Um uns die Toten: Meine Begegnungen mit dem Sterben
Story:
Bartholomäus Grill ist dem Tod schon oft begegnet. Sowohl in seiner Familie als auch in seinem Beruf hat er das Wirken des Lebensfinales mitgekriegt. Und er hat oft darüber berichtet.
Meinung:
Der Umgang mit dem Tod ist heutzutage ein Tabu-Thema. Er wird verschwiegen und seine Existenz unter den Teppich gekehrt. Zwar wird verkündet, wenn eine bekannte Person stirbt, oder wenn eine Epidemie in Afrika herrscht. Doch ansonsten beherrschen andere Themen die Schlagzeilen dieser Welt. Bartholomäus Grill versucht mit "Um uns die Toten: Meine Begegnungen mit dem Sterben" entgegenzuwirken.
Der Autor wurde 1954 in Oberaudorf am Inn geboren. Er studierte nach seinem Abitur Philosophie, Soziologie und Kunstgeschichte und begann als freier Kulturjournalist bei der Mittelbayerischen Zeitung in Regensburg und bei der taz in Berlin zu arbeiten. Es folgte Volontariat bei dem Deutschen Allgemeinen Sonntagsblatt, für das er schließlich als Kulturredakteur arbeitete, ehe er 1987 ins Politikressort der Zeit wechselte. Von dort wurde 1993 nach Afrika geschickt, was eine für ihn prägende Zeit war, da er in den darauffolgenden Jahren sich wiederholt mit dem Kontinent beschäftigte. Er hat viele Preise und Ehrungen erhalten, unter anderem den Henri-Nannen-Preis für beste Reportage 2006. Außerdem hat er viele Bücher beschrieben, darunter auch ein Bilderbuch für Kinder.

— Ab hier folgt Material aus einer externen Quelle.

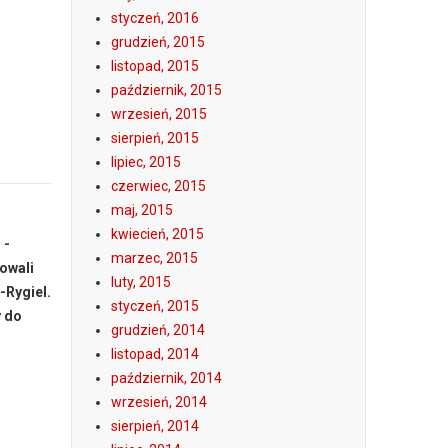
styczeń, 2016
grudzień, 2015
listopad, 2015
październik, 2015
wrzesień, 2015
sierpień, 2015
lipiec, 2015
czerwiec, 2015
maj, 2015
kwiecień, 2015
 -
marzec, 2015
rowali
luty, 2015
-Rygiel.
styczeń, 2015
y do
grudzień, 2014
listopad, 2014
październik, 2014
wrzesień, 2014
sierpień, 2014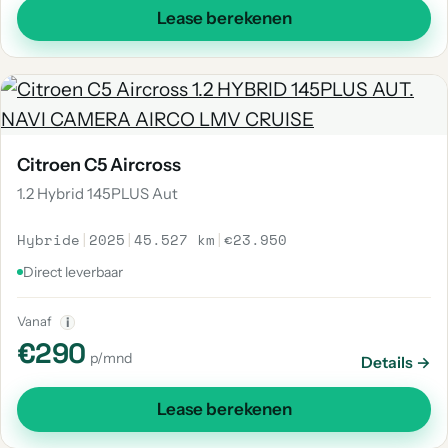
Lease berekenen
Citroen C5 Aircross
1.2 Hybrid 145PLUS Aut
Hybride
|
2025
|
45.527 km
|
€23.950
Direct leverbaar
Vanaf
i
€290
p/mnd
Details →
Lease berekenen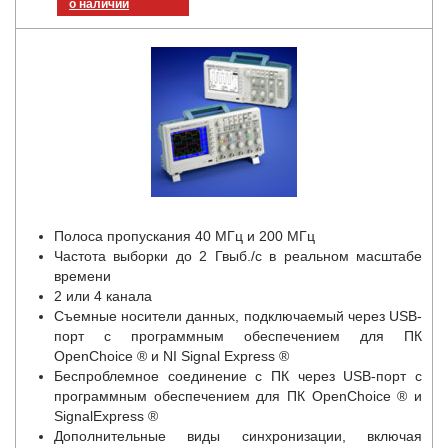
о наличии
Полоса пропускания 40 МГц и 200 МГц
Частота выборки до 2 Гвыб./с в реальном масштабе
времени
2 или 4 канала
Съемные носители данных, подключаемый через USB-
порт с программным обеспечением для ПК
OpenChoice
®
и NI Signal Express
®
Беспроблемное соединение с ПК через USB-порт с
программным обеспечением для ПК OpenChoice
®
и
SignalExpress
®
Дополнительные виды синхронизации, включая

Ein Buch über den Tod, die Toten und das Sterben zu schreiben, ist keine leichte Aufgabe. Denn es kann nur allzu leicht passieren, dass er den falschen Ton trifft und die Würde des Themas damit untergräbt. Diese Gefahr besteht bei Bartholomäus Grill nicht! Dazu hat er sich viel zu sehr mit dem Thema beschäftigt.
Außerdem muss man auch bedenken, dass der Autor mit dem Tod praktisch aufgewachsen ist. Er wuchs auf einem erzkatholischen Bauernhof auf, in dem das Thema auf Grund der Religion zwangsläufig Teil des Lebens war. Das hat ihn geprägt und das merkt man diesem Band auch an.
Er lässt den Leser Teil an seinen Gedanken haben. Wenn er beispielsweise über Afrika schreibt, verwendet er die Ich-Perspektive. Damit zieht er den Leser direkt in den Text hinein.
Doch gleichzeitig gibt es auch Kapitel, in denen er als dritte Person die Geschehnisse beschreibt. Etwa dann, als sein krebskranker Bruder den Freitod wählt. In diesem Buchabschnitt wirkt er distanziert, nüchtern. Er beschreibt die Reaktionen der anderen, doch er selbst kommt nur am Rande vor. Doch damit verstärkt er den Eindruck, den man von diesem Buch erhält.
Nämlich, dass man es hier mit einem Band zu tun hat, der einen nicht kalt lässt. Denn egal, was man von ihm liest, stets bleibt der Eindruck zurück, dass der Autor die passenden Worte wählt, um das Thema würdig zu repräsentieren. Man wird von der Sprache und der Schreibweise förmlich angezogen.
Das Buch ist auch kleine Reise durch das Leben des Autoren. Es ist keine vollwertige Biographie, sondern vielmehr eine Ansammlung intelligent geschriebener Text über die Rolle, die der Tod und das Sterben in seinen verschiedenen Lebensabschnitten gespielt hat. Und, kombiniert mit den verschiedenen Erzählperspektiven, erhält man einen Eindruck, wie er mit der Thematik gewachsen ist.
"Um uns die Toten" ist kein einfach zu lesendes Buch. Das liegt nicht an der Sprache, die an Klarheit und Deutlichkeit nicht zu überbieten ist. Vielmehr ist es die Thematik. Dennoch: Wer sich auf das Buch einlässt, der wird brilliante Texte vorfinden. Und deshalb verdient es auch die "Klassiker"-Wertung mitsamt dem "Splashhit".
Fazit:
Mit "Um uns die Toten: Meine Begegnungen mit dem Sterben" hat Bartholomäus Grill ein Sachbuch geschrieben, dass es in sich hat. Der Autor setzt sich auf kluge und intelligente Art und Weise mit dem Thema auseinander. Er lässt den Leser Teil an seinen Gedanken haben, egal, ob er jetzt aus der Ich-Perspektive oder aus der Sicht einer dritten Person schreibt. Der Band wird einen definitiv nicht kalt lassen.